Premiere hätte der Film im Prince Charles Cinema in London feiern sollen. Aber das Kino reagierte reserviert. Die Gäste waren eingeladen – dann strich der Veranstalter kurzfristig die Vorführung.

Kontroverses Thema, sensibler Zeitpunkt

"Von Anfang an war mir bewusst, dass es um ein kontroverses Thema zu einem sensiblen Zeitpunkt geht und dass das nicht spurlos an den Menschen vorbeigehen wird", sagt Luisi im Gespräch mit der Nachrichtenagentur Keystone-SDA. Dennoch zeigt er sich überrascht über das, was passiert ist. Auch über die Heftigkeit. Ein Jahr ist es her, dass in Hollywood die möglichen Risiken von KI im Mittelpunkt des Streiks der Autorinnen und Autoren stand.

"The Last Screenwriter" erzählt von einem Drehbuchautor, der feststellt, dass KI besser schreiben kann als er. Laut Luisi sei das ein Experiment. Die Geschichte "soll eine Diskussion anstossen und hat nie ein kommerzielles Ziel verfolgt".

Luisi hat für diesen Film keine finanzielle Unterstützung bekommen. Das Werk wurde mit Geldern aus der erfolgsabhängigen Filmförderung finanziert, die er für seine Komödie "Bon Schuur Ticino" erhalten hat.

Entgegen einiger Behauptungen da und dort sei nicht neu, dass das Werk ab Mitte Juli gratis via Filmwebsite zu sehen ist, sagt Luisi. "Es war immer geplant, dass der Film nach der Premiere kostenlos online zu sehen sein wird, damit er allen Interessierten frei zugänglich ist und hoffentlich Diskussionen anstösst." Auch das Drehbuch und die vollständige Dokumentation zur Entstehung werde veröffentlicht.

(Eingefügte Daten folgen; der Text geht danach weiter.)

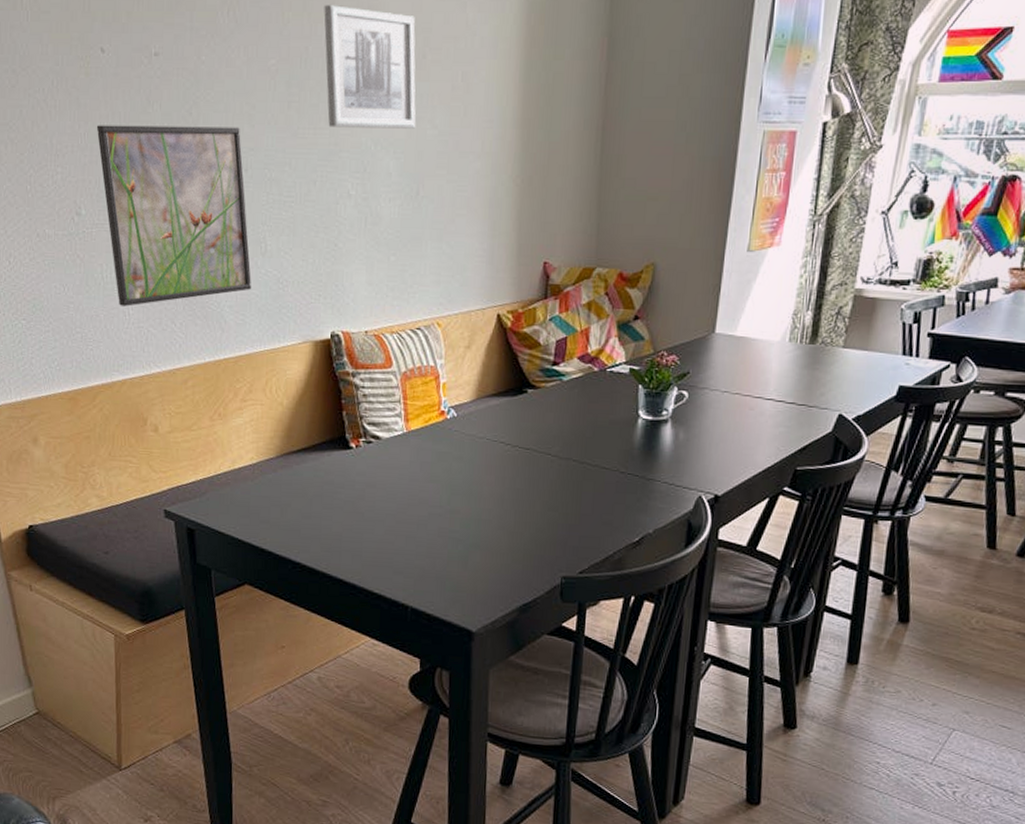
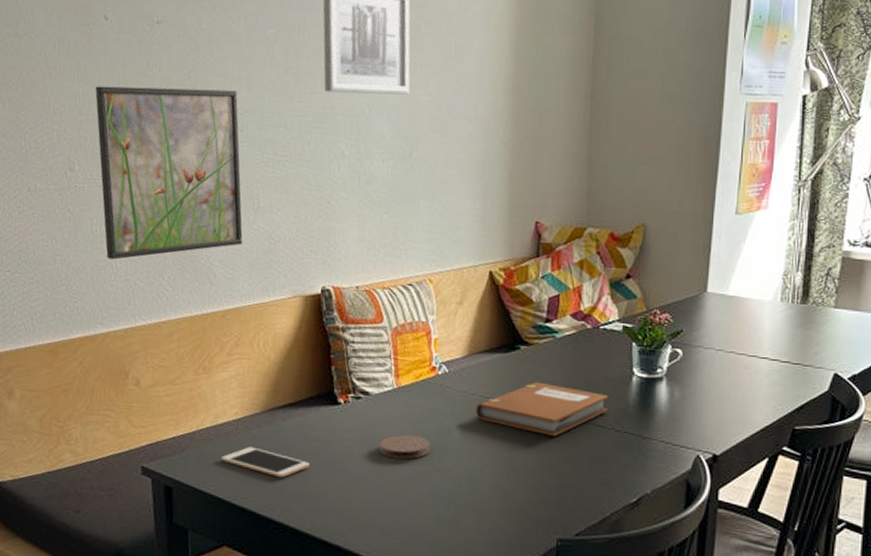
cell phone: none [239,490,324,520] -> present [220,447,310,478]
coaster: none [390,478,440,502] -> present [379,435,431,459]
notebook: none [484,425,615,478] -> present [476,381,609,436]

Luisi erzählt von ständigen Anfragen und dass er gebeten werde, als KI-Experte Stellung zu beziehen. "Ich habe aber gar keine besondere Affinität zum Thema", so Luisi. "Ich kenne mich auch nicht besonders gut aus damit. Ich war und bin einfach neugierig."

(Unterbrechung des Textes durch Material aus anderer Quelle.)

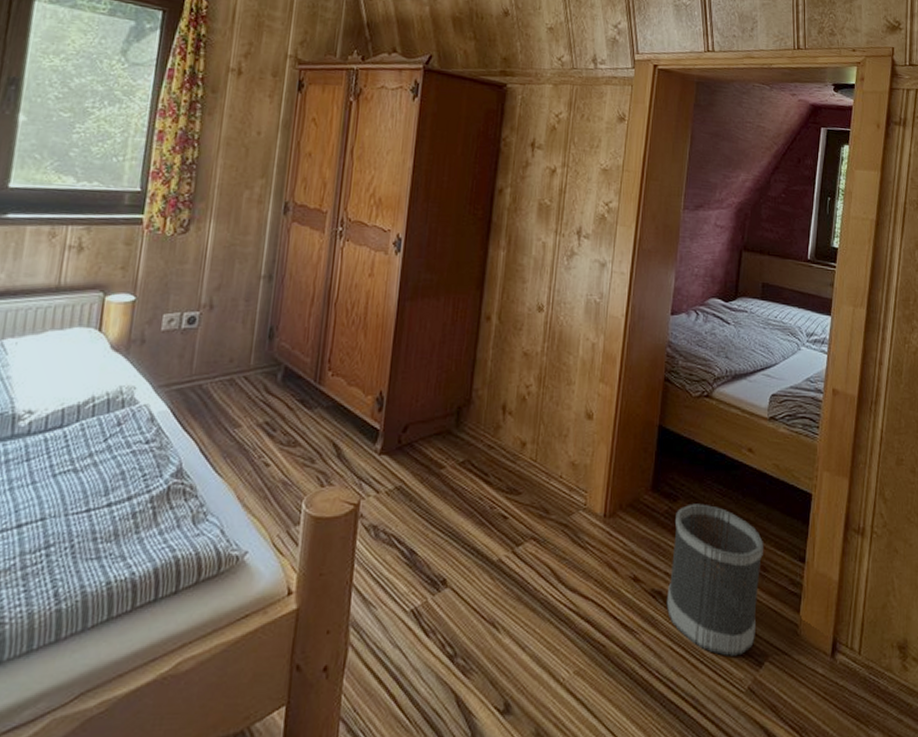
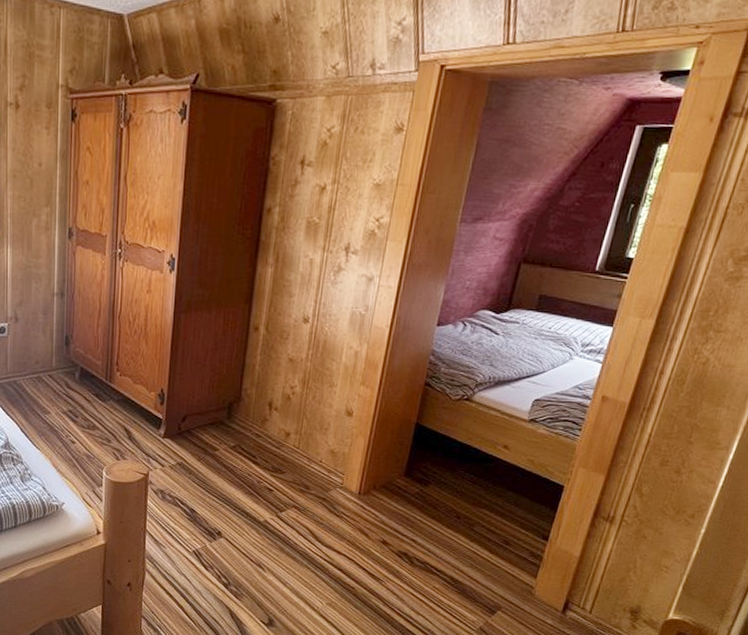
wastebasket: present [666,503,764,656] -> none [410,488,509,605]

KI leistet "erstaunlich gute Arbeit"

Zum Entstehungsprozess des Films sagt der Zürcher Regisseur und Produzent: "Ich habe einen Satz zum Inhalt geschrieben und die KI dann gebeten, daraus ein Drehbuch mit Figuren und Dialogen zu schreiben." Gedreht hat Luisi auf Englisch, weil die KI in dieser Sprache "schlicht besser" ist. Vom Ergebnis sei er positiv überrascht gewesen: "Die KI hat erstaunlich gute Arbeit geleistet." Er habe das Drehbuch weitgehend übernommen, kein Wort geändert. "Ich habe nur gekürzt und eine Auswahl getroffen."

Deshalb betont er: "Ich bin nicht der Autor dieses Films." Abgesehen vom Drehbuch ist der Film entstanden wie jeder andere auch: Echte Schauspieler spielten auf einem echten Set.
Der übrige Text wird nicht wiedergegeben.